Le nombre d'Ukrainiens travaillant en Allemagne est encore relativement faible : sur un million d'Ukrainiens, 84 000 étaient employés en juin, selon l'agence allemande du travail. Les vagues de réfugiés précédentes, cependant, comme l'afflux de 2015 en provenance de Syrie, ont finalement conduit à une forte croissance de l'emploi, avec quelque 400 000 réfugiés au travail en 2019.

Alyona, dont la famille demeure dans la région de Zaporizhzhia, dans l'est de l'Ukraine, occupée par les Russes, et qui a refusé de donner son nom complet pour les protéger, a constaté que son expérience de couturière l'avait bien préparée à la soudure de précision dans le centre de l'Allemagne.

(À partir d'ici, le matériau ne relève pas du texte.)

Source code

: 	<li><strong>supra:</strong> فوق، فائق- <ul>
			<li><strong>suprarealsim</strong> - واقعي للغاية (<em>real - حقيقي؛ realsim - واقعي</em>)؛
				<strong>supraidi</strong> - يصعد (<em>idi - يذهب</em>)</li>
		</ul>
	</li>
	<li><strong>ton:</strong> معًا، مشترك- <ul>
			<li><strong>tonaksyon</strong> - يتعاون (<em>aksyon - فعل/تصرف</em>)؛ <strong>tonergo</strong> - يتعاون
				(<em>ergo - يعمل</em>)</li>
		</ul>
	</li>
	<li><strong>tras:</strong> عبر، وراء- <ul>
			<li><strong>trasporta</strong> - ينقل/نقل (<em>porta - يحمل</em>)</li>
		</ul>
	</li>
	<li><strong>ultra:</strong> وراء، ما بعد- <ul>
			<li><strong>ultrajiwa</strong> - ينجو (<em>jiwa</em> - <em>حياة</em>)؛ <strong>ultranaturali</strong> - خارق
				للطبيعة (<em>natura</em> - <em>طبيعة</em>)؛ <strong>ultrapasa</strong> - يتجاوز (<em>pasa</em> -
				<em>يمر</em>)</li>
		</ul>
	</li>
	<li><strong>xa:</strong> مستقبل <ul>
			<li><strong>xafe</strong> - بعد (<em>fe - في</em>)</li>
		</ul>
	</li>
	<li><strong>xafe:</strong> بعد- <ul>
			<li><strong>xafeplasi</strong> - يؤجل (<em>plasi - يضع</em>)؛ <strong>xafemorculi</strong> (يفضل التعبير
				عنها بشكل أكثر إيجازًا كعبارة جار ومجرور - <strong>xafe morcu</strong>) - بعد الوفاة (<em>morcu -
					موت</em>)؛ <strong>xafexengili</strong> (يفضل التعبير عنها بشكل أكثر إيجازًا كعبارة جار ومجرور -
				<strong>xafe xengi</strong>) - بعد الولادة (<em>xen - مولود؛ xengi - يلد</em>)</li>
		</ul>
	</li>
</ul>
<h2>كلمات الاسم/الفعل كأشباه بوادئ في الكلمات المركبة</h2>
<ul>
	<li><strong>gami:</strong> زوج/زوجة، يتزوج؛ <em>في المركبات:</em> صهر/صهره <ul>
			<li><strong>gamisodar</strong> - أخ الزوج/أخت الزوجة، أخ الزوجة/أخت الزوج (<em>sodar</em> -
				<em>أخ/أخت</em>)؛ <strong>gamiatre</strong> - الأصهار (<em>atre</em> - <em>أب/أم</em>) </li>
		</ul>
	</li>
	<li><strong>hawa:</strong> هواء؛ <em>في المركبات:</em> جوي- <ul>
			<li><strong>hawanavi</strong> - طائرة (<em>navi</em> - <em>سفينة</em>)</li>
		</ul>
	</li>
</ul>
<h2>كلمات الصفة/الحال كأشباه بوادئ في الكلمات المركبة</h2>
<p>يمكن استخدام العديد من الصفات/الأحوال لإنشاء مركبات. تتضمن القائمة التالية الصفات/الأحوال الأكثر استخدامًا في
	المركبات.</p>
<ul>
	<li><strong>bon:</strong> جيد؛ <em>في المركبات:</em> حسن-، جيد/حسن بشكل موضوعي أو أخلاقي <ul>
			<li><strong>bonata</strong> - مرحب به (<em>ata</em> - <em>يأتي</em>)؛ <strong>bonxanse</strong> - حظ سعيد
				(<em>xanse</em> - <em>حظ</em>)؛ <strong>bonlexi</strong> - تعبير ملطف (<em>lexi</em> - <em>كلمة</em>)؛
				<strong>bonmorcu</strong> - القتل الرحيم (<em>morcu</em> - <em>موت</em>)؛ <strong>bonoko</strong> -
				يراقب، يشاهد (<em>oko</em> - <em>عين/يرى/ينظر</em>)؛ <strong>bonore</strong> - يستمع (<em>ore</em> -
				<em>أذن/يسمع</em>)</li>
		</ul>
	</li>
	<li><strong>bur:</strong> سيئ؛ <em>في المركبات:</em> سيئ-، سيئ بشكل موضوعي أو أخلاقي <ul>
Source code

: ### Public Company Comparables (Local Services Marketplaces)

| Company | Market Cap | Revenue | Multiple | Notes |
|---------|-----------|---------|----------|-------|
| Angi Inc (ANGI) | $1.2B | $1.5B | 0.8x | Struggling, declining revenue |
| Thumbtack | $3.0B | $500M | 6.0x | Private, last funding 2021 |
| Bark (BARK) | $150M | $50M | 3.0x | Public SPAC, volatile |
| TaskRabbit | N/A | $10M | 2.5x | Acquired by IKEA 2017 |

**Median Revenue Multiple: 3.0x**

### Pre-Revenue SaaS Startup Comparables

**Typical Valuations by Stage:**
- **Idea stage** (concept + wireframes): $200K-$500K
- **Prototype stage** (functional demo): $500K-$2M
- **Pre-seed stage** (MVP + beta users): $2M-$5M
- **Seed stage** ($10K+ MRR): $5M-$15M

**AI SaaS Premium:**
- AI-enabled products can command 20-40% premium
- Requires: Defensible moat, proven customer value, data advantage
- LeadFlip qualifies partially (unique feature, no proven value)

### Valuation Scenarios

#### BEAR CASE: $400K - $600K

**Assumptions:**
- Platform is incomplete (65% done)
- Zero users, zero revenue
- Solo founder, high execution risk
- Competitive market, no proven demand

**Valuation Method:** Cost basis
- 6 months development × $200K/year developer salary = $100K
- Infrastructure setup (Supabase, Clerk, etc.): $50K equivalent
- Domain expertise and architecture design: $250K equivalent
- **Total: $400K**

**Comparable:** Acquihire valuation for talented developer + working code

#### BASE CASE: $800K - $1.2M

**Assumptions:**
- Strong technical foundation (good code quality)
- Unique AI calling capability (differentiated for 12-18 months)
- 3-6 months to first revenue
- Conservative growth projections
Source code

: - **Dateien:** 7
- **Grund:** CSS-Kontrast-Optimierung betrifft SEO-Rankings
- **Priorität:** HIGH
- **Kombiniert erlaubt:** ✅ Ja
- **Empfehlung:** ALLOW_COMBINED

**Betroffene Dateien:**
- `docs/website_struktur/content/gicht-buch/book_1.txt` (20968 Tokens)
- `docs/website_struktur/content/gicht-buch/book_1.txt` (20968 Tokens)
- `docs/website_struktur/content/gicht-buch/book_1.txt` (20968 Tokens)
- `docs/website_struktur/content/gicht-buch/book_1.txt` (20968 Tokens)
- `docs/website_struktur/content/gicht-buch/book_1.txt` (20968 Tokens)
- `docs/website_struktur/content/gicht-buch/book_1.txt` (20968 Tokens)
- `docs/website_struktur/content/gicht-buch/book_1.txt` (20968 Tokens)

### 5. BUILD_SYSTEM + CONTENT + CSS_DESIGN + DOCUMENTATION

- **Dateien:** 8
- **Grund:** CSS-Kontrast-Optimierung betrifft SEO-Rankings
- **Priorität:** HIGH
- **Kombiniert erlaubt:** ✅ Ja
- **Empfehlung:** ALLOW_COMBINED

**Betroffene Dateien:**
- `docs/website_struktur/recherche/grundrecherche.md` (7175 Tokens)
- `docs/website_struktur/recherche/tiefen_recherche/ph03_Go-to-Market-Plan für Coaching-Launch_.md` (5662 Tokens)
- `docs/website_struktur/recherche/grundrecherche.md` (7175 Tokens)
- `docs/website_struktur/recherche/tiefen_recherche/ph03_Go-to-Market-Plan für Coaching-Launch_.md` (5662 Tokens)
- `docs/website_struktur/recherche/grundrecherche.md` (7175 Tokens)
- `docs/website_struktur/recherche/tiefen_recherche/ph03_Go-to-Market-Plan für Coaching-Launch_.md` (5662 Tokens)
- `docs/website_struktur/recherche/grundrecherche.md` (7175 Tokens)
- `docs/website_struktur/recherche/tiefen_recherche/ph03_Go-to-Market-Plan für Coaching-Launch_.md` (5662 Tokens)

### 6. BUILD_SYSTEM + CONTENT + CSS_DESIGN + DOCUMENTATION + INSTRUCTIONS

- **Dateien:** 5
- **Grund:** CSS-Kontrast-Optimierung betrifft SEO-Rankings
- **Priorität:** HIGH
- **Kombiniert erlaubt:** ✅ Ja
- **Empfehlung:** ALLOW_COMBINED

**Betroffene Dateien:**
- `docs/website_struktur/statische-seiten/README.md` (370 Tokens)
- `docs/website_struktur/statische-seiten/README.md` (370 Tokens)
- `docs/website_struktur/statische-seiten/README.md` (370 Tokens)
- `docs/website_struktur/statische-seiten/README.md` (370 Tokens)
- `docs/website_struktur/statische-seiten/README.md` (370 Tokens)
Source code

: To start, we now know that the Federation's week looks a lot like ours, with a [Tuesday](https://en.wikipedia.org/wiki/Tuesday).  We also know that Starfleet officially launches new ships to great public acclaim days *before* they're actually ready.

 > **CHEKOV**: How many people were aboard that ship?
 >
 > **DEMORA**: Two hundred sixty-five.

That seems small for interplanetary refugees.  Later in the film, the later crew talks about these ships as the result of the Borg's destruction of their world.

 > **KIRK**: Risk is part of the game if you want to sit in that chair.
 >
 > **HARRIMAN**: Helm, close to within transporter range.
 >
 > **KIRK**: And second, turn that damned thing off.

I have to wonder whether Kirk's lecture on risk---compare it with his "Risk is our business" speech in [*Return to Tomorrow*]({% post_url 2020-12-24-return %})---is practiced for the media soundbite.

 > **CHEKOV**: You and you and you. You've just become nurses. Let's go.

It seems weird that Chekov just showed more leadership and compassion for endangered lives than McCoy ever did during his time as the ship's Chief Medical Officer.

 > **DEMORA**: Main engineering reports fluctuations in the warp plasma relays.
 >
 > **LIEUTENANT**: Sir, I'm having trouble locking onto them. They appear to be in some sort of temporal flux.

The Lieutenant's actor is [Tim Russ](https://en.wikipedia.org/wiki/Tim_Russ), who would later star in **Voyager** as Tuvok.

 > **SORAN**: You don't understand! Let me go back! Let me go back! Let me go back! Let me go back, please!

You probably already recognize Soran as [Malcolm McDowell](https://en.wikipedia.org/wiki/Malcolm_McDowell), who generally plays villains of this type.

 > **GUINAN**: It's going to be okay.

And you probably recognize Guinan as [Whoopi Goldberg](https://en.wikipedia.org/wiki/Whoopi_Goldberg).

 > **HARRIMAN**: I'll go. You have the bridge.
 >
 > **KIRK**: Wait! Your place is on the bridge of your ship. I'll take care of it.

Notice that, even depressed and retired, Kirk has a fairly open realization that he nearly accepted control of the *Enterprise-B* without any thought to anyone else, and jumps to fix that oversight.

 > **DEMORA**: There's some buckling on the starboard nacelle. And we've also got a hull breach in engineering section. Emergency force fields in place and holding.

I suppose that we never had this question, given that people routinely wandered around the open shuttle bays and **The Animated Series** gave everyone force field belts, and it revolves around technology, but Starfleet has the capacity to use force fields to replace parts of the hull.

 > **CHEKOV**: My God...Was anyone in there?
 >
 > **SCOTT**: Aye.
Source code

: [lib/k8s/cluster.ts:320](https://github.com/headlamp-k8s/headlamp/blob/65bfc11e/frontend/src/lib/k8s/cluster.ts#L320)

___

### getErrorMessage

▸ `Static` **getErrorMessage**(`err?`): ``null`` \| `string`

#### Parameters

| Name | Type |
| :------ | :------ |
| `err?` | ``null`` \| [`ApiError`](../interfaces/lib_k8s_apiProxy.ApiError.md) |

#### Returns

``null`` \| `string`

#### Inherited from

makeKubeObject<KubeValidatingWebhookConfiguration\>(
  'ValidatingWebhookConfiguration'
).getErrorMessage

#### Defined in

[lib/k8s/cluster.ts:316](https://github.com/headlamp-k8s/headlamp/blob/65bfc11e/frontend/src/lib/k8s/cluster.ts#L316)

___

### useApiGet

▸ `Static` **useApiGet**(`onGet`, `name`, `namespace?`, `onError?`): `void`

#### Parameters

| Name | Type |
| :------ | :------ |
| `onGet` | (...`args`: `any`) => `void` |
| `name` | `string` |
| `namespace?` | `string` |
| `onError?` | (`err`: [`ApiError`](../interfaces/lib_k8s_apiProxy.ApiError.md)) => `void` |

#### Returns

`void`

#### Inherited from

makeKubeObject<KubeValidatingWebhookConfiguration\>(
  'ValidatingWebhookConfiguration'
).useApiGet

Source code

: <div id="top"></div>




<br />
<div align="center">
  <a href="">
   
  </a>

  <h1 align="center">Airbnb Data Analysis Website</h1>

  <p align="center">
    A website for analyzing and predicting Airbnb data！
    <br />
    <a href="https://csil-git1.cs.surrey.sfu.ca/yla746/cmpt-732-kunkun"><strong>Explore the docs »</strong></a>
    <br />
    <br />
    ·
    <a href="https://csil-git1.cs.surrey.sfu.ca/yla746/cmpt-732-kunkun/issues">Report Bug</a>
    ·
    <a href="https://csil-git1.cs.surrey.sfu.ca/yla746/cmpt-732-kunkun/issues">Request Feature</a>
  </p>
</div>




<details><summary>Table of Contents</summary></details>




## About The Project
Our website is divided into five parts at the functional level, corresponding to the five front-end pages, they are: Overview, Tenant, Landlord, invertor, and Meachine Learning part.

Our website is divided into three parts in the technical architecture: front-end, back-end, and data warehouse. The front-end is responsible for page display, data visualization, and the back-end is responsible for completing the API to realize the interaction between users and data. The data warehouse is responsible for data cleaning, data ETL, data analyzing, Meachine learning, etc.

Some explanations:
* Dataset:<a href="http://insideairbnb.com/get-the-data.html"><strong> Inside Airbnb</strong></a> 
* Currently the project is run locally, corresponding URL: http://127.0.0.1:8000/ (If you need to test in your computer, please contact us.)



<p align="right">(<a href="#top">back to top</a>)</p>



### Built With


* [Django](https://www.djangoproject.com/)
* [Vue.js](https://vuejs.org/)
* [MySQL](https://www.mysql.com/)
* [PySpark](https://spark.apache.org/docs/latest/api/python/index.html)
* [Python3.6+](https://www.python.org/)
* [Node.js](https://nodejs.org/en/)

Comme de nombreuses entreprises du Mittelstand allemand, Stiebel Eltron se félicite des récentes mesures gouvernementales visant à faciliter la venue des étrangers en Allemagne pour y travailler, mais se désespère de l'insistance persistante des autorités à vérifier si les certificats d'études étrangers correspondent aux qualifications professionnelles complexes de l'Allemagne.

L'entreprise dépense 1,4 million d'euros pour se relier aux pipelines de distribution de gaz naturel liquide existants afin de s'assurer que le gaz continuera à arriver même si la Russie ferme complètement le robinet, mais elle investit également dans de nouveaux robots qui soudent par induction électrique plutôt qu'au gaz.